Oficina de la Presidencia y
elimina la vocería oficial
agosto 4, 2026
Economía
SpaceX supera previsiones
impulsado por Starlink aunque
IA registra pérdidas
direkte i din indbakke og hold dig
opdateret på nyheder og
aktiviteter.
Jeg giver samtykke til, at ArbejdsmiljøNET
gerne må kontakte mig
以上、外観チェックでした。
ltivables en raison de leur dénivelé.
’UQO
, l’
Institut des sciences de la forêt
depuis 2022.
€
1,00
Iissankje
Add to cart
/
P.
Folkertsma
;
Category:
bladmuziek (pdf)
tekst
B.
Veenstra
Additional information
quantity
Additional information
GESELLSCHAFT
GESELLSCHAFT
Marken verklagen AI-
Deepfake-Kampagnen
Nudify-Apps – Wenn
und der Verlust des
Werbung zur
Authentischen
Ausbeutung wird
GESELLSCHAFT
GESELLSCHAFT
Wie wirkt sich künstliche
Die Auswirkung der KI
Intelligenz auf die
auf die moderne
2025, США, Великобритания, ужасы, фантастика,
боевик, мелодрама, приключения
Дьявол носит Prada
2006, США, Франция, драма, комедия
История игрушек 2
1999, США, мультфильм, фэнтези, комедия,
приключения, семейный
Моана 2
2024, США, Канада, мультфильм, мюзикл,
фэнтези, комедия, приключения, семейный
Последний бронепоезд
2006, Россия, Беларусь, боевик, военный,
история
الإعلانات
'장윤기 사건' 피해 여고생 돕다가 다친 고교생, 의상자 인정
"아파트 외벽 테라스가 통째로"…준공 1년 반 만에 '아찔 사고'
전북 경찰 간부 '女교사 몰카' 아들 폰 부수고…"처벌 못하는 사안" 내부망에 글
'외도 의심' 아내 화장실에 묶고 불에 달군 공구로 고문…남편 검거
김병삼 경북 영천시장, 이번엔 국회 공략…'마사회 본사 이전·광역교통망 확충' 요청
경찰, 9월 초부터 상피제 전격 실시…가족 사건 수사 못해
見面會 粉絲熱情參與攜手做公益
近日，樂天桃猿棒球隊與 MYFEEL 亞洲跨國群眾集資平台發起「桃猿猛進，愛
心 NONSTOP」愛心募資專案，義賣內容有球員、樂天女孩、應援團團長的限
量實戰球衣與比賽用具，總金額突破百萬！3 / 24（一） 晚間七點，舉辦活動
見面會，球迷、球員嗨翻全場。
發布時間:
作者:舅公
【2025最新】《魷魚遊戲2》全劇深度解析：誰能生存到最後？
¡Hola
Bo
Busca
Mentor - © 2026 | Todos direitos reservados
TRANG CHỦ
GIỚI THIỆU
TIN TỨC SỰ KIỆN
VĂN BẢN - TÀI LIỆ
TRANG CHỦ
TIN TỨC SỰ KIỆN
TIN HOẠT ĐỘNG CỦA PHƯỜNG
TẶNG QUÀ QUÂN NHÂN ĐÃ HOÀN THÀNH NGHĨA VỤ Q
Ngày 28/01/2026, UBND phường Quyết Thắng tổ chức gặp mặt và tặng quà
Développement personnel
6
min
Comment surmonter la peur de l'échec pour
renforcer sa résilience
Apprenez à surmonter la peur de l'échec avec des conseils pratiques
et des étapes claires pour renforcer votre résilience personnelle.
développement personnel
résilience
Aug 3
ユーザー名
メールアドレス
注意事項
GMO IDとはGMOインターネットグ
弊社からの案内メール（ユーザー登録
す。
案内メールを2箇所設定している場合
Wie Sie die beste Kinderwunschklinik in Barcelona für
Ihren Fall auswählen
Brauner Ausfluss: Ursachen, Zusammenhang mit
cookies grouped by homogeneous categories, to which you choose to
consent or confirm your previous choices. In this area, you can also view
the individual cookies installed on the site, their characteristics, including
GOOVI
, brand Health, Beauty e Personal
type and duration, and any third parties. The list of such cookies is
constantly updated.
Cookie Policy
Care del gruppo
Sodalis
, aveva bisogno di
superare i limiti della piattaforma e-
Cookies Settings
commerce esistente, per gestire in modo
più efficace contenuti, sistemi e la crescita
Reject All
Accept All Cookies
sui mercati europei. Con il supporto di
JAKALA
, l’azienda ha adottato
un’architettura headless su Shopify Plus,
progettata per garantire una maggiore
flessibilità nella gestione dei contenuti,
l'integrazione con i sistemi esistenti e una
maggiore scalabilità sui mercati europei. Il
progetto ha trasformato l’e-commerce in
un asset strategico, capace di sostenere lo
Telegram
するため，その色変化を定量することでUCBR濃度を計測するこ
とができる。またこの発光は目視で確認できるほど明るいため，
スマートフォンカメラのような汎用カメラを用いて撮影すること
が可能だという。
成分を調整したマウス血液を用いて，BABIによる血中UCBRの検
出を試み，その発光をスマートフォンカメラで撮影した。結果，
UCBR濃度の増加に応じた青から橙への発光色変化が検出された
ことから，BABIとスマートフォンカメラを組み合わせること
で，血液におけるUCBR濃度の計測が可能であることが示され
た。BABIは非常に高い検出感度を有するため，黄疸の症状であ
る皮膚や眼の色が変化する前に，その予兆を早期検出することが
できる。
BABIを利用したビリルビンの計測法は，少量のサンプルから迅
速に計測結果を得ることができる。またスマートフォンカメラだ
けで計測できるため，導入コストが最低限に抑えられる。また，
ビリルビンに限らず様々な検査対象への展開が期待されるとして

= = =

PROBLEM DETAILS :: Every line from the line containing "Intelligenz auf die" through the line containing "案内メールを2箇所設定している場合" in the records above must be retyped exactly. Leave out the rest.

FINISHED TASK ::
Intelligenz auf die
auf die moderne
2025, США, Великобритания, ужасы, фантастика,
боевик, мелодрама, приключения
Дьявол носит Prada
2006, США, Франция, драма, комедия
История игрушек 2
1999, США, мультфильм, фэнтези, комедия,
приключения, семейный
Моана 2
2024, США, Канада, мультфильм, мюзикл,
фэнтези, комедия, приключения, семейный
Последний бронепоезд
2006, Россия, Беларусь, боевик, военный,
история
الإعلانات
'장윤기 사건' 피해 여고생 돕다가 다친 고교생, 의상자 인정
"아파트 외벽 테라스가 통째로"…준공 1년 반 만에 '아찔 사고'
전북 경찰 간부 '女교사 몰카' 아들 폰 부수고…"처벌 못하는 사안" 내부망에 글
'외도 의심' 아내 화장실에 묶고 불에 달군 공구로 고문…남편 검거
김병삼 경북 영천시장, 이번엔 국회 공략…'마사회 본사 이전·광역교통망 확충' 요청
경찰, 9월 초부터 상피제 전격 실시…가족 사건 수사 못해
見面會 粉絲熱情參與攜手做公益
近日，樂天桃猿棒球隊與 MYFEEL 亞洲跨國群眾集資平台發起「桃猿猛進，愛
心 NONSTOP」愛心募資專案，義賣內容有球員、樂天女孩、應援團團長的限
量實戰球衣與比賽用具，總金額突破百萬！3 / 24（一） 晚間七點，舉辦活動
見面會，球迷、球員嗨翻全場。
發布時間:
作者:舅公
【2025最新】《魷魚遊戲2》全劇深度解析：誰能生存到最後？
¡Hola
Bo
Busca
Mentor - © 2026 | Todos direitos reservados
TRANG CHỦ
GIỚI THIỆU
TIN TỨC SỰ KIỆN
VĂN BẢN - TÀI LIỆ
TRANG CHỦ
TIN TỨC SỰ KIỆN
TIN HOẠT ĐỘNG CỦA PHƯỜNG
TẶNG QUÀ QUÂN NHÂN ĐÃ HOÀN THÀNH NGHĨA VỤ Q
Ngày 28/01/2026, UBND phường Quyết Thắng tổ chức gặp mặt và tặng quà
Développement personnel
6
min
Comment surmonter la peur de l'échec pour
renforcer sa résilience
Apprenez à surmonter la peur de l'échec avec des conseils pratiques
et des étapes claires pour renforcer votre résilience personnelle.
développement personnel
résilience
Aug 3
ユーザー名
メールアドレス
注意事項
GMO IDとはGMOインターネットグ
弊社からの案内メール（ユーザー登録
す。
案内メールを2箇所設定している場合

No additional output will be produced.